Les acteurs savent que la mémoire s'améliore avec la pratique de la mémorisation. Il est moins clair, cependant, que la faculté de mémoire souffre de la désuétude comme les psychologues croyaient autrefois. Bien que notre cerveau soit si vaste que le stockage soit rarement bas, la récupération diminuera avec l'âge. Et la vitesse de récupération ralentit avec le temps aussi, comme je l'ai découvert quand j'ai découvert que je ne pouvais pas battre Jeopardy! champion, Ken Jennings, au coup de poing à la réponse au Daily Double.
Oh, je peux encore réciter l'Adresse de Gettysburgh de mémoire, aussi bien que le suscipiat et les vers de "Abu ben Adam" de Leigh Hunt ("Que sa tribu augmente!").
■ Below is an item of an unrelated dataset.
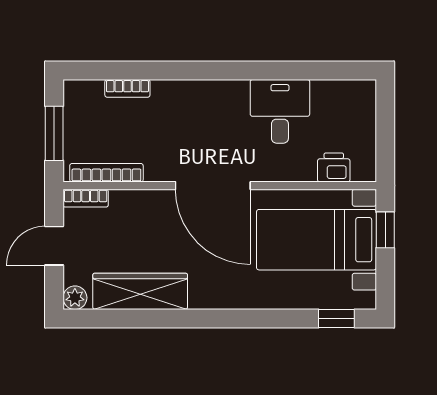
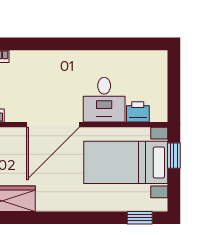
desk: (280, 111) -> (104, 100), moved, turned 180
door: (213, 186) -> (53, 125), hinge flipped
Mais la compétence n'est pas tellement en demande ces jours-ci. Je devrais aussi vous dire que les historiens vont rapidement épuiser leur accueil si des amis les invitent à un jeu de Trivial Pursuit.
La nouvelle technologie rend moins urgent que nous commettons des faits à la mémoire. Cette même technologie sert à saper subtilement le commandement des faits. Si vous avez besoin de savoir que le "K" dans le deuxième prénom de James K. Polk était Knox comme le Fort et non Knowles comme Beyoncé, vous pouvez le rechercher sur votre smartphone.
Pourtant, il est trop tôt pour compter la mémoire personnelle. Nous bénéficions toujours de confort avec une base de connaissances. Une cave d'information privée bien approvisionnée (cependant moisi) offre une bonne protection contre les histoires inventées de toutes pièces. Au début de leur formation, les historiens professionnels jurent fidélité aux faits et à une interprétation honnête. Nous apprenons à ne pas jouer à des jeux avec la vérité. Je trouve que cette habitude d'esprit continue d'être utile à une époque où l'amnésie collective et la propagation facile de la rumeur permettent à tant d'artistes de conneries de jouer si vite et si lâchement avec les faits.